Bachman-Turner Overdrive's 1974 album Not Fragile was fueled by the brawny, melodic hard rock of "Roll on Down the Highway" and the stuttering "You Ain't Seen Nothing Yet." And its title was a playful swipe at Yes' oppositely named 1971 record.

"Yes had come out with an album called Fragile, and they had a world breaking up [on the cover], and [bassist] Fred [Turner] said, 'Well, I want to call this album Not Fragile and show that it’s not fragile,'" guitarist Randy Bachman told UCR in 2014.

They used their third album's title to highlight the contrast between Yes' ornate prog and BTO's bare-bones rock. "And we’re playing really heavy stuff," Bachman noted. "Yes’ stuff is very fragile, because it’s all very intricate vocals and harmonies, and on our stuff, it was, like, four guys in the garage, playing — it was like Wayne’s World — playing guitars and just rocking out. It’s anything but fragile."

That concept ended up — in a "Roundabout" way, one might say — defining the entire LP.

"[Turner] wrote the song ‘Not Fragile,’ and out of that came ‘Roll on Down the Highway’ — and then the mistaken song that was never even supposed to be on the album, ‘You Ain’t Seen Nothing Yet,’ comes out and becomes a No. 1 single," Bachman said. "So that was like the pinnacle and the peak of the BTO moment."

Bachman also reflected on the LP title for author (and UCR contributor) Sterling Whitaker's 2003 book, Unsung Heroes of Rock Guitar, even noting how the album cover arose from that concept. "In the early '70s, Yes had an album called Fragile, and I didn't like that album title," he said. "It seemed like it was gonna break! Our music seemed like you can drop it and kick it around and it wouldn't break. So, just as a pun, we called our album Not Fragile, and then had a box of gears [on the cover] that looked like it was unbreakable."

In a new interview with UCR, Yes guitarist Steve Howe says he "hadn't heard the [BTO] story" but got a laugh out of it.

"I don't think it shows them in the best possible light, but if you take it lightly and take it as a quip at the time, then good luck to them if they want to say that," he says. "Since '67, when I was a hippie, I knew that the world was fragile and that we were in a very dangerous place. Not Fragile is a funny retort to us, and I take it on the chin and really lightly." 

He also details the origins of the Yes title, noting that drummer Bill Bruford spotted the words "Yes - Fragile" on a flight case. "He said, 'Why don't we call the album Fragile?' [We said,] 'Ah, that's a good idea!' It's simple and mundane but brilliant.
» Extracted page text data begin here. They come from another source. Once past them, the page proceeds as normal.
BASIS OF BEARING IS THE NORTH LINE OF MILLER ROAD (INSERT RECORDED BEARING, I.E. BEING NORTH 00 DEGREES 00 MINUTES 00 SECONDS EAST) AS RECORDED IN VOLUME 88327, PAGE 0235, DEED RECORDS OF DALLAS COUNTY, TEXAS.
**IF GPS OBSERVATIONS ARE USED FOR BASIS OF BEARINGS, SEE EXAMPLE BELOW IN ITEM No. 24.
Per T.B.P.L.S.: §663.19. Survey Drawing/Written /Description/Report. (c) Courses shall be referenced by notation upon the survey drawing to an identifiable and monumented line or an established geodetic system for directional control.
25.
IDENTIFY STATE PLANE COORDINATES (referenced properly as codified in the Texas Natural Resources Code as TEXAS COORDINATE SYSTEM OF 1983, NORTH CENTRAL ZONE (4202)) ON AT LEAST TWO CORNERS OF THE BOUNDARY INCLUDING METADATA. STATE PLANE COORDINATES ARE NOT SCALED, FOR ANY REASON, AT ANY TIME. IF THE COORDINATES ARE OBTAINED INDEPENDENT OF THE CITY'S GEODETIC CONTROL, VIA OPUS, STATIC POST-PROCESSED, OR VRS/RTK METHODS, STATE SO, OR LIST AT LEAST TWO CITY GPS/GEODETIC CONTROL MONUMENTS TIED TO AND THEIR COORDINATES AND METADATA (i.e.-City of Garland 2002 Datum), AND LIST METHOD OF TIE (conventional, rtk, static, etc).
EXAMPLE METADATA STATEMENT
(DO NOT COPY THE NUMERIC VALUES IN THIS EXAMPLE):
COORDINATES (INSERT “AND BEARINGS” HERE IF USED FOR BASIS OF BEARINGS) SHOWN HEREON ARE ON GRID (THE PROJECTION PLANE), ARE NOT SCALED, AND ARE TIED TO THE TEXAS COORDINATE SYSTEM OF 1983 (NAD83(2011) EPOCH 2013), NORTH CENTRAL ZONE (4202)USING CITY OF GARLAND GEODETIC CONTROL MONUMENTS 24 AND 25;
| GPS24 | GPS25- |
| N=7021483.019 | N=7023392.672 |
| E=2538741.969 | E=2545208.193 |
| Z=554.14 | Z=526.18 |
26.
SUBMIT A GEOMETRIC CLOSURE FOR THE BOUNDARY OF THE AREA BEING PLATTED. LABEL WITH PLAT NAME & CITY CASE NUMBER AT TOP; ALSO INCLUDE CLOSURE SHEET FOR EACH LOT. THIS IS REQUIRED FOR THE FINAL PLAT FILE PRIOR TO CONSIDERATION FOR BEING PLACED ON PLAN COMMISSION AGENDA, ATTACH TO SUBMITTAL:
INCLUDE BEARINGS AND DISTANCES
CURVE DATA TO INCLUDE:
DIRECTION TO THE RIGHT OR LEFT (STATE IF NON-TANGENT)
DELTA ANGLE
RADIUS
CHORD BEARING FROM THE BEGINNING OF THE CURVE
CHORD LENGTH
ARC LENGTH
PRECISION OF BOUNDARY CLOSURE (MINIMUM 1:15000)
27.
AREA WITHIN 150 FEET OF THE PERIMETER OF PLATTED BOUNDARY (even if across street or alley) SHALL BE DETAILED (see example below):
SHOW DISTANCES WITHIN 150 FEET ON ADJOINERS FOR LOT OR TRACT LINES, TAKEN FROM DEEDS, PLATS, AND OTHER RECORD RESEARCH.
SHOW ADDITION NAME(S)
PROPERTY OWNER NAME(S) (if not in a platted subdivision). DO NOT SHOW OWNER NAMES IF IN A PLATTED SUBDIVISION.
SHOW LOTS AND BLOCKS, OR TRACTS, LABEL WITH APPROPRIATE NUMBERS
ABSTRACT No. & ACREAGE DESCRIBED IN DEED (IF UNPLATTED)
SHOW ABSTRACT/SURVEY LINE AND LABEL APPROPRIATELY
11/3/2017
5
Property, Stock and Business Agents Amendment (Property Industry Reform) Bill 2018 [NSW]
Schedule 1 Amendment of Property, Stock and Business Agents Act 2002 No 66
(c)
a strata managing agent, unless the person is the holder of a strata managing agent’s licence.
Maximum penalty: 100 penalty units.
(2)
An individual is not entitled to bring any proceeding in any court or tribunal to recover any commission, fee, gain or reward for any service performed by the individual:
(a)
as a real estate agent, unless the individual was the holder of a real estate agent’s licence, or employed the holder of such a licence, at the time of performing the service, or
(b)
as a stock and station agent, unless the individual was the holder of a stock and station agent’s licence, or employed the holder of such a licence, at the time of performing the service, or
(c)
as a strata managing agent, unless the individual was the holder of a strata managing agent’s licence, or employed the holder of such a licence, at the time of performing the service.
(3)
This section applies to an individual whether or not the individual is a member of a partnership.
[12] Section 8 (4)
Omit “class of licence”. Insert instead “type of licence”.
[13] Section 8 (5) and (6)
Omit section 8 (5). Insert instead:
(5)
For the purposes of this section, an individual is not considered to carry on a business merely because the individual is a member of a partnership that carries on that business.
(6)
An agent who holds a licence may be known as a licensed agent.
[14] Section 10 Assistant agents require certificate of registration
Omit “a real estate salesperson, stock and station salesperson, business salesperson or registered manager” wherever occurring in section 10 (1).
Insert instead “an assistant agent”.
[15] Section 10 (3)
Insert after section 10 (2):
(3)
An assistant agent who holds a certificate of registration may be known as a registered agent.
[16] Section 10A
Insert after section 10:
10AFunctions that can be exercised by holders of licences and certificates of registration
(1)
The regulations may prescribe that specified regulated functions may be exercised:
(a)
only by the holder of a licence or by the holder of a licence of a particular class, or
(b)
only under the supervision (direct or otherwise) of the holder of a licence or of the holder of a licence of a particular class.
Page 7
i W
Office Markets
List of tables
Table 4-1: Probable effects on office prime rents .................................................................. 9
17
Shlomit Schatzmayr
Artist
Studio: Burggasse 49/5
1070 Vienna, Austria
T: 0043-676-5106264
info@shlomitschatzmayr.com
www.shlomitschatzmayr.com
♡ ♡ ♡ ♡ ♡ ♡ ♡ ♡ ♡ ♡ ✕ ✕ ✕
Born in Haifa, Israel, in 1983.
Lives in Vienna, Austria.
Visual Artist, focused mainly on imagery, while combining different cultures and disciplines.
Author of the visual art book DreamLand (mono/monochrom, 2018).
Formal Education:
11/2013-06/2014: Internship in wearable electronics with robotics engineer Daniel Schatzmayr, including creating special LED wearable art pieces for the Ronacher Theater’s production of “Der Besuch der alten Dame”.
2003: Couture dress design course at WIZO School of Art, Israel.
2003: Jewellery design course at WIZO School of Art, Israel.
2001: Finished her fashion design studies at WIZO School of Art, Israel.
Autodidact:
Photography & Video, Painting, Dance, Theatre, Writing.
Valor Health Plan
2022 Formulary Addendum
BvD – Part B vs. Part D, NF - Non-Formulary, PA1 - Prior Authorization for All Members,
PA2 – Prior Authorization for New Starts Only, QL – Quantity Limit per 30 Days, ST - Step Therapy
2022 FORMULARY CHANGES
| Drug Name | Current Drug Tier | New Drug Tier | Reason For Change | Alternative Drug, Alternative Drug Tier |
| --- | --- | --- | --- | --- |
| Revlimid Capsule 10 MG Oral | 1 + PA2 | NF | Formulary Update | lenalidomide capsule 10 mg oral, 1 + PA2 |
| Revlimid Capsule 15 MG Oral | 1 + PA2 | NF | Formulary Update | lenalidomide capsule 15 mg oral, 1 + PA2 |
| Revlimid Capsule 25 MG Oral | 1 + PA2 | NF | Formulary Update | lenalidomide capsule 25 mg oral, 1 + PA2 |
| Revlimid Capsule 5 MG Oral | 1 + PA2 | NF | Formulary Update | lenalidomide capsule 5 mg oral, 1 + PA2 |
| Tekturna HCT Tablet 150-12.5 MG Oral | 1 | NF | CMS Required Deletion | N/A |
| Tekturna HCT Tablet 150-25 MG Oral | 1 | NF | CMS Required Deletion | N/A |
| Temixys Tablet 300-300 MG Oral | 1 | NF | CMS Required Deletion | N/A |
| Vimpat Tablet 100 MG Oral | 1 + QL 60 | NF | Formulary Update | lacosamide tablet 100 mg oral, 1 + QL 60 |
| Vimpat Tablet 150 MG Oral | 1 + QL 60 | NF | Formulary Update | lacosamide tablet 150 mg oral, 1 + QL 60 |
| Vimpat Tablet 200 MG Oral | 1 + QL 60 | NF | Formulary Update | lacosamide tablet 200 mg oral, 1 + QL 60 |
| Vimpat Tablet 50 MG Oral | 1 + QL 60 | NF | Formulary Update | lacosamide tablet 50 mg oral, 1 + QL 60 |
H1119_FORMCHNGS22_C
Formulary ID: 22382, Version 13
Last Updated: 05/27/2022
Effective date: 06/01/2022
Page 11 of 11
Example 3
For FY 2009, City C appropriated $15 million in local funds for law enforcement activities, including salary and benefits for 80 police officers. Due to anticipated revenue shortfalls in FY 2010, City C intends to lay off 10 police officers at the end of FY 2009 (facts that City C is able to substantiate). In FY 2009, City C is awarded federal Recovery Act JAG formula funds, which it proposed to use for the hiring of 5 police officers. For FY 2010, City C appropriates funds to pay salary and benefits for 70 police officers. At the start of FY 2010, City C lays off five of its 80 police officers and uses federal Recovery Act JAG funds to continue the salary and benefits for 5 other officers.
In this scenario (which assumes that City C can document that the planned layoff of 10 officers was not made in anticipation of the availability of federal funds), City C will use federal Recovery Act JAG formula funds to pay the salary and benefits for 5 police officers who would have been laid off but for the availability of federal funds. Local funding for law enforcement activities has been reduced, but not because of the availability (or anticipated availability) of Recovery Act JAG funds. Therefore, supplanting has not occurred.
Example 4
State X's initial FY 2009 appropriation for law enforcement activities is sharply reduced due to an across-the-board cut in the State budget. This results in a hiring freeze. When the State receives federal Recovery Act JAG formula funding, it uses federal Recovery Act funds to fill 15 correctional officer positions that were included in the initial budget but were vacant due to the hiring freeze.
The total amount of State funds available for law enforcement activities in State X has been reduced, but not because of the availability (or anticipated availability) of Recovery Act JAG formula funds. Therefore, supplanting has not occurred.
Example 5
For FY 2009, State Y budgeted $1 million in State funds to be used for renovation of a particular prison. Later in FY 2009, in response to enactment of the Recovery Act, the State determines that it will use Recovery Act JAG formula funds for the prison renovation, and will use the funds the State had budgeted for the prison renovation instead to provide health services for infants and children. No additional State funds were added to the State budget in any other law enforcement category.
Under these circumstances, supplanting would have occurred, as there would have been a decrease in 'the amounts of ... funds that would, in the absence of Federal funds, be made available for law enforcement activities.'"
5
Some of the best things are simple." 

According to Bruford, the title reflected the band's internal instability more than any perceived preciousness of their music.

"I had proposed the group's fourth album be called Fragile because I thought we were breakable, and the band's art director, Roger Dean, brilliantly parlayed that idea up to the prescient image of the fragile planet Earth, with implications of a delicate and breakable ecosystem," he wrote in his 2009 autobiography. "I had suggested the fifth album be called Close to the Edge because I continued to feel we were on the verge of implosion. Not great titles, but surely better than the muddled Tales [From Topographic Oceans]."